# [Things to do]
(a) In the text on Eymard's imaginative catechesis, who is credited as the founder of the French realist "sympathetic school of art"?
(b) In the records, swap "chart" for "graph" in the lines starting at "Ausländ. Haushalt (2+ Personen)" and ending at "What are all", leaving everything else unchanged, and return only those lines.

━━ Exercise text

Largely unquestioned and naïvely embraced, influential metaphysical underpinnings proclaim the operations of science as real, and the faculty of the imagination as unreal. Green has recently sought to remedy this oversight by demarcating fictive imagination from realistic imagination, and how both are differentiated on the basis of how the imagination is used. The Brothers Grimm for example produced an array of folklores during the nineteenth century sourced from their fictive imagination. We are likely to claim that the fictional imagery upon which their characters are created is indeed realistic, -the product of the brothers’ imaginations,- but the first of their characters, ‘The Frog Prince’ has no claim in reality whatsoever. However, Green convincingly argues that realistic imagination, infallible as it is, is indispensable in the pursuits of both natural science and theology precisely because it can allow us to glimpse what is really there.[i] This is what catholic theology has earmarked the catholic or sacramental imagination.

 

St. Peter Julian Eymard: The Imaginative Catechist

I would argue that assessing the use of the imagination in catechesis, particularly eucharistic catechesis, is a necessary conversation to be undertaken amongst the wider Eymardian family as Fr. Eymard’s primary source teaching documents attest to his mastering of it. We can see this most clearly when we compare those texts that were created for others, against those that were written for his own self-reference, such as his personal retreat notes.

The large corpus of letters that were produced by St. Peter Julian reveal a lively capacity to use the imagination to extend the purpose and meaning of his message into the concrete lives of his spiritual children. Facilitating a week-long series of classes at the scholasticate community of the Kristu Jyoti Province in Pune during 2018 into Eymard’s narrative theology revealed to the students and I how his use of metaphor, and focussed imagery in particular, was designed to enhance the practical advice he gave in how to animate the life of the Eucharist in the quotidian.

It is widely recognized that Fr. Eymard adopted imagery around themes to do with fire to amplify his eucharistic catechesis, with the fire hearth being a particular reference point. Pierre Édouard Frère was a contemporary of Eymard whose artistic inspiration was orientated to realist paintings of everyday domestic situations of the unseen poor that others in the art community ignored. For this reason, Frère is credited as the founder of the French realist ‘sympathetic school of art’. What is most intriguing is that what Frère painted represents what Eymard saw. The vast majority of Frère’s works place the fire hearth or the open stove at the centre of the picture. Therefore, in his paintings, ‘Lighting the Stove’, ‘The Little Housekeeper’, ‘The Young Cook,’ and ‘Roasting the Chestnuts’ without the fire, the images would lose their capacity to speak.

━━━━
━━ Records for this task

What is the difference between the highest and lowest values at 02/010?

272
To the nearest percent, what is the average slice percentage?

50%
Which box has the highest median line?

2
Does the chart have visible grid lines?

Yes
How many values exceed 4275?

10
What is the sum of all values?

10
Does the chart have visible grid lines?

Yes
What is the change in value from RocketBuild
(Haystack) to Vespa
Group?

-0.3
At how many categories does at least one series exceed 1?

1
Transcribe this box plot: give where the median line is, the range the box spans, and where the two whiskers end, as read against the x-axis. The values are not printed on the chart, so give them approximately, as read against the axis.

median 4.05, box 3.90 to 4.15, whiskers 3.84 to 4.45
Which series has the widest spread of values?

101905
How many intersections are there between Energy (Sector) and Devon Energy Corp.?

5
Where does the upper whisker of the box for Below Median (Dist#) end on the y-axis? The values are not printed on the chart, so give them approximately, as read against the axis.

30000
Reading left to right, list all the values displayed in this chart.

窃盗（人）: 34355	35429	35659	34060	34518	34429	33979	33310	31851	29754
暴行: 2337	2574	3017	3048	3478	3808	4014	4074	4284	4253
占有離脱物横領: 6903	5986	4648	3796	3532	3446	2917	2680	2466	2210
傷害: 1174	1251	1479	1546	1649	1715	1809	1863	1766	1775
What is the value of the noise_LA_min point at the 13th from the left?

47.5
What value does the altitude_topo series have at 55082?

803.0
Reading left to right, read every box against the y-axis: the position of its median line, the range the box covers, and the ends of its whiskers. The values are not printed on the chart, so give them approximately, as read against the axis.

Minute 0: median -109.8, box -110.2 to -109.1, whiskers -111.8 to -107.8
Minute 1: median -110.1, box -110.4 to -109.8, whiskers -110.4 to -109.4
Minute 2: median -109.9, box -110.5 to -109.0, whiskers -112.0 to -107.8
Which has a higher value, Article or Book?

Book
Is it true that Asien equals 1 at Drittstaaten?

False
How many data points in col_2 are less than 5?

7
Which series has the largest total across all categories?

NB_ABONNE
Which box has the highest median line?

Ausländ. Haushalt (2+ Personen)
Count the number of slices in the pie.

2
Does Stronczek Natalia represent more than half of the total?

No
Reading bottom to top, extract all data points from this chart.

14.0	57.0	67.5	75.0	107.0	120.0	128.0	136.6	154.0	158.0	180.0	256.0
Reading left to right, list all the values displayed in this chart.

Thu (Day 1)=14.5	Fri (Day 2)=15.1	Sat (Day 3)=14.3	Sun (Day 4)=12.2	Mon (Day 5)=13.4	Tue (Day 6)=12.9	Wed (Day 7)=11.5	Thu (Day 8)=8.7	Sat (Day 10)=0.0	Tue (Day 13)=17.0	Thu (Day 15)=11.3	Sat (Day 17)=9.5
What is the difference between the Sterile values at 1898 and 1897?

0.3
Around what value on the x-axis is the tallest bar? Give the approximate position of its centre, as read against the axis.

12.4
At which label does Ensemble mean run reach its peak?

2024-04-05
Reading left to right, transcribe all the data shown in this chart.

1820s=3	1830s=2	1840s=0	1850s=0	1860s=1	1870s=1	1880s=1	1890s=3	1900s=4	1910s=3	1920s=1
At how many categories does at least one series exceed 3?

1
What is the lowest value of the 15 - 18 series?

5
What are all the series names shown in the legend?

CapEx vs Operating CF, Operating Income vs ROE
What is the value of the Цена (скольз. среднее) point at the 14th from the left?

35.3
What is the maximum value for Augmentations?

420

━━━━

# [List of solutions]
(a) Pierre Édouard Frère.

(b)
Ausländ. Haushalt (2+ Personen)
Count the number of slices in the pie.

2
Does Stronczek Natalia represent more than half of the total?

No
Reading bottom to top, extract all data points from this graph.

14.0	57.0	67.5	75.0	107.0	120.0	128.0	136.6	154.0	158.0	180.0	256.0
Reading left to right, list all the values displayed in this graph.

Thu (Day 1)=14.5	Fri (Day 2)=15.1	Sat (Day 3)=14.3	Sun (Day 4)=12.2	Mon (Day 5)=13.4	Tue (Day 6)=12.9	Wed (Day 7)=11.5	Thu (Day 8)=8.7	Sat (Day 10)=0.0	Tue (Day 13)=17.0	Thu (Day 15)=11.3	Sat (Day 17)=9.5
What is the difference between the Sterile values at 1898 and 1897?

0.3
Around what value on the x-axis is the tallest bar? Give the approximate position of its centre, as read against the axis.

12.4
At which label does Ensemble mean run reach its peak?

2024-04-05
Reading left to right, transcribe all the data shown in this graph.

1820s=3	1830s=2	1840s=0	1850s=0	1860s=1	1870s=1	1880s=1	1890s=3	1900s=4	1910s=3	1920s=1
At how many categories does at least one series exceed 3?

1
What is the lowest value of the 15 - 18 series?

5
What are all the series names shown in the legend?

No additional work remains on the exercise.